Há-de estar por aqui por ser uma dessas perguntas das noites mais longas, talvez ainda primeira do que aquela de deus, já que a humanidade sempre se mostrou mais real do que este, quer nas dores que inflinge, quer no incrível de executar impossíveis. Pensar nisso é assim imergir numa dúvida subsistente que veio não sei de onde mas que ficou para ser um alerta ao sentido dos dias. Porque a isso, não há como escapar. Se é certo que nem tudo a preto e branco faz sentido e que a vida não tem lados por onde a possamos observar e julgar, somente lacunas e relevos onde nos vamos ajustando à circunstância de sermos pessoas de fazeres, pensares e sentires, é igualmente verdade que até a chuva se recusa a ir com o vento se para aí estiver virada e que as pedras existem firmes na sua convicção de serem pedras por mais pontapés que levem. O luxo de ser imparcial está reservado apenas aos mortos. Escreveram que o mal acontece quando as pessoas de bem tapam os olhos e eu queria tanto desacreditar-me disso.
Todavia, é preciso relembrar as aulas de Filosofia e o professor Fausto no seu nome adequadíssimo enquanto lhe escutamos a lógica das premissas, proposições e outros afins, a voz de tenor enquanto me censura a importunação num dia em que não sei o que me deu, pois que sim que a vida é uma enorme rotina e que nada daquilo realmente importa à felicidade das almas – não mais do que me faria feliz agora uma daquelas sobremesas, toucinho do céu, ou um daqueles pãezinhos com queijo, meu toucinho do céu – mas que aquele não era o tempo para dizê-lo, por agora calar e escutar, a menina está a ser muito inoportuna, mesmo que a palavra tenha sido outra bastou a adrenalina de dizê-lo, no final uma recompensadora vaidade perante a turma, vendo bem, poucas as vezes em que não hesitei na vida, só mesmo nisto e no amor.

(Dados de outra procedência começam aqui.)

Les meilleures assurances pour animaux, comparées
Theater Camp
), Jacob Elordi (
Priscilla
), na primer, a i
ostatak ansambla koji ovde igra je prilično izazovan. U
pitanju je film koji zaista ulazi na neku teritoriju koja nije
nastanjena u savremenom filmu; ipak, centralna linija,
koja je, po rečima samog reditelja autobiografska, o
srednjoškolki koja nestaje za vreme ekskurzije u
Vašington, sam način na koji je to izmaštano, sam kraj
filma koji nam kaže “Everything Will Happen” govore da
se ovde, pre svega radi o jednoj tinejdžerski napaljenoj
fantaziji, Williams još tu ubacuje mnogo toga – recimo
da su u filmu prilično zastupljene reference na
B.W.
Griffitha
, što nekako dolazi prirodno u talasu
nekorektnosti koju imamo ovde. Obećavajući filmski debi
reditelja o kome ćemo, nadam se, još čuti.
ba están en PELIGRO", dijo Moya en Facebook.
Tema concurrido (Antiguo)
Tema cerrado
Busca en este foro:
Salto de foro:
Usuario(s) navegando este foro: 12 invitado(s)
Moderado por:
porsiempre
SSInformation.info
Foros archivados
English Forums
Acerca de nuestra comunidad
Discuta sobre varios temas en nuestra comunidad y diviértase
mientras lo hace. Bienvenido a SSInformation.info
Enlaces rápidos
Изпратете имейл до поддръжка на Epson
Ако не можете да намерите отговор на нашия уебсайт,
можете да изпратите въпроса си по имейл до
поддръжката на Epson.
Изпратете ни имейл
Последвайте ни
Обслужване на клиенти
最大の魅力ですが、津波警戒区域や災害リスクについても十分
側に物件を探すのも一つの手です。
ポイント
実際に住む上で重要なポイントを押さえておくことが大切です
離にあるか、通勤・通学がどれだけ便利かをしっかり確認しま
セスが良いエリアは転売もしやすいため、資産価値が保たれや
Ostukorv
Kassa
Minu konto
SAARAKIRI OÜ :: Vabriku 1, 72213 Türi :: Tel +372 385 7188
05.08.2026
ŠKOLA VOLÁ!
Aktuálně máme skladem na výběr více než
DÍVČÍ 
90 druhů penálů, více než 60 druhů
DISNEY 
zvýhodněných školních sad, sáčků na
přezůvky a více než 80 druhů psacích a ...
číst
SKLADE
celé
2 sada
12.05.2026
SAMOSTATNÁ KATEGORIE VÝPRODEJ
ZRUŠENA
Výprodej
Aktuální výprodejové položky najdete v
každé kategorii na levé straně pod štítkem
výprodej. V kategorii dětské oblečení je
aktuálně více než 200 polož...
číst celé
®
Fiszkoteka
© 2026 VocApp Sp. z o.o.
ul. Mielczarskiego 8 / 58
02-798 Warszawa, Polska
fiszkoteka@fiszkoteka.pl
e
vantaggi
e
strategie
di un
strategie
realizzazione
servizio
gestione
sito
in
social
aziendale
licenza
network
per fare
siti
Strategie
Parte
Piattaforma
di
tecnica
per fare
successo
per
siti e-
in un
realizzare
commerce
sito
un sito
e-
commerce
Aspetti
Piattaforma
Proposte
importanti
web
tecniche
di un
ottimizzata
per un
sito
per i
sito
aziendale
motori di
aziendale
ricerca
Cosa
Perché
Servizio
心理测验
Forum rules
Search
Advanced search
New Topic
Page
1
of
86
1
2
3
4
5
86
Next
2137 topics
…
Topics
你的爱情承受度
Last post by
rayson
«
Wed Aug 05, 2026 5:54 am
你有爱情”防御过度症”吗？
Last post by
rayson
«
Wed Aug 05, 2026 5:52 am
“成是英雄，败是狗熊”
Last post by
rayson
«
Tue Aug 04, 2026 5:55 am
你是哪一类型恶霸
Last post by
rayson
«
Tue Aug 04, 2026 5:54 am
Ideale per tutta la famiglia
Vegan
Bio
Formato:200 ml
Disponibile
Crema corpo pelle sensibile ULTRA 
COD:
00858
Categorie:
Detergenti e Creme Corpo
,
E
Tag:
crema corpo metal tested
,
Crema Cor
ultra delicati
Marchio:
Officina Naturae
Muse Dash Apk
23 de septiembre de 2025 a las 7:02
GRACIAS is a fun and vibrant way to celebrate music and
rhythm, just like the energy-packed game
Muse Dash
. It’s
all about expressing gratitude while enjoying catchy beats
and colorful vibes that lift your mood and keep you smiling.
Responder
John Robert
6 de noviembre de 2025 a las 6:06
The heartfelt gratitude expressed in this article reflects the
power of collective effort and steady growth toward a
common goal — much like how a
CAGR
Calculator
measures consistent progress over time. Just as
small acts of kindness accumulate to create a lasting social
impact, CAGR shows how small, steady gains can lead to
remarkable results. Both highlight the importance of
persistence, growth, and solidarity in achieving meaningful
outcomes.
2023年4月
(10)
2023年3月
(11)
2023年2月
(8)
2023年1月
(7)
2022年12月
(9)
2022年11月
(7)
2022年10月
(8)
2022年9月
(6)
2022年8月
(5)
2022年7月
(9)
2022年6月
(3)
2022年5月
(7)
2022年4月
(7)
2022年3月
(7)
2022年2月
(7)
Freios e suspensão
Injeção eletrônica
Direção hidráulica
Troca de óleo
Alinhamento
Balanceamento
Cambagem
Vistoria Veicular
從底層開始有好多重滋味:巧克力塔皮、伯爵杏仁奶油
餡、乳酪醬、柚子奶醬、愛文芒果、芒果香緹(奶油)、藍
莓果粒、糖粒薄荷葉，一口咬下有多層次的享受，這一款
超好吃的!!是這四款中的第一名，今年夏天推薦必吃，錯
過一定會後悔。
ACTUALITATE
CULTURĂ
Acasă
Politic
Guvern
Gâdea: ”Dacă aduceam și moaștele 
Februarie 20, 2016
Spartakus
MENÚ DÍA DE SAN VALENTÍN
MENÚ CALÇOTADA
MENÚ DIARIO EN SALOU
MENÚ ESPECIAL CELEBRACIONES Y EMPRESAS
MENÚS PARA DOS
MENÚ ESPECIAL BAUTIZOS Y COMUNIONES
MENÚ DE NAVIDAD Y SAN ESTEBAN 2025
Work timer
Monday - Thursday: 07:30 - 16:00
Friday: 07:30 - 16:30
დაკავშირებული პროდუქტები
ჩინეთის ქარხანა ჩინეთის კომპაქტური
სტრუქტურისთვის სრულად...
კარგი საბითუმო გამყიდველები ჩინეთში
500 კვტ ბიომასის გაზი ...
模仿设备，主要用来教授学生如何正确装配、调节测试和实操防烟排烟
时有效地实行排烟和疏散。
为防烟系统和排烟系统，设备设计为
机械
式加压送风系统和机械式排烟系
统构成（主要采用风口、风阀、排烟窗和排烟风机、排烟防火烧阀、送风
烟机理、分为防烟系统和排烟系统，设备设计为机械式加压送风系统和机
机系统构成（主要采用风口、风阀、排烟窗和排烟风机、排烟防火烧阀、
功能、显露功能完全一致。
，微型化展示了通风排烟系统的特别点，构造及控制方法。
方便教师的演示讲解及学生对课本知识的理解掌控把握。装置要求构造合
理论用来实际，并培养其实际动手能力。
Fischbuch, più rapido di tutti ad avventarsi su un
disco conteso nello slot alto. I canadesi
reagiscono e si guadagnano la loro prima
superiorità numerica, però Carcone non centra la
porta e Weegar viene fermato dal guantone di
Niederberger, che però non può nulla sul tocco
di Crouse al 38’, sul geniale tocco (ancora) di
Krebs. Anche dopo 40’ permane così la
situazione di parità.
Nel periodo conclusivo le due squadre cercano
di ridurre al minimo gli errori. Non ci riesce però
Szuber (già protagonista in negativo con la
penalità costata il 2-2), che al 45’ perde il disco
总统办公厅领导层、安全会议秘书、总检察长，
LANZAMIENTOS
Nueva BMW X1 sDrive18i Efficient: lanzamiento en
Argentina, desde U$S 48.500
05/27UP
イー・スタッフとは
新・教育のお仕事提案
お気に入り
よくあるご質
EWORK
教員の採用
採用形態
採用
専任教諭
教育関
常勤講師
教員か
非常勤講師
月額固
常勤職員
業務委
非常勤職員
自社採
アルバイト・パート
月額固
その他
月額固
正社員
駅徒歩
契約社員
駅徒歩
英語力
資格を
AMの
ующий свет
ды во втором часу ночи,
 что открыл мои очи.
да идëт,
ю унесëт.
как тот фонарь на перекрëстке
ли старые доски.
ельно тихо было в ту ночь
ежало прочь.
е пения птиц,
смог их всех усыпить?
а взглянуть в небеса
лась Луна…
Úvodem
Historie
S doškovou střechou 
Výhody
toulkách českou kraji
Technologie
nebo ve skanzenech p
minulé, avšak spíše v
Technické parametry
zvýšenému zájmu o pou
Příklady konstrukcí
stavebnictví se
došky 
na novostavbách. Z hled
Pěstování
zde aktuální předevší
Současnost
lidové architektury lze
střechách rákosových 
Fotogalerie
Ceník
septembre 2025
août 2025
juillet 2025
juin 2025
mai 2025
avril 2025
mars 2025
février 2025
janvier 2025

Mas voltemos atrás - já que nisso o tempo é-nos favorável, a vida afinal é bela, e mal se nota a intermitência na ordem natural destas ideias - para sumariar o que me trouxe e tão-pouco me abandona. A Filosofia, como sempre, para resgatar o que possa existir de verdade ou para assertar que não há verdade que nos salve e a que possamos agarrar-nos nem na mais tempestuosa tormenta. A palavra, para encher chouriços, perdão, um texto que se resume a três frases cuja importância se confirmaria pelo simples facto de ter isto começado nelas, como quem começa com o fim já em mente, tanta coisa assim na vida e nós que teimamos em enganarmo-nos só porque gostamos de fingir-nos surpreendidos, ah, não estava nada à espera. E, finalmente, a lógica, a mesma que desafia os ímpetos do peito, para concluir que a indiferença conduz a uma inacção, mas nem sempre uma inacção resulta duma indiferença.
Não tenho medo da minha indiferenca mas assusta-me a minha incapacidade de acção. E, porém, já ela dizia que é pelos actos que vivemos, não esqueçamos.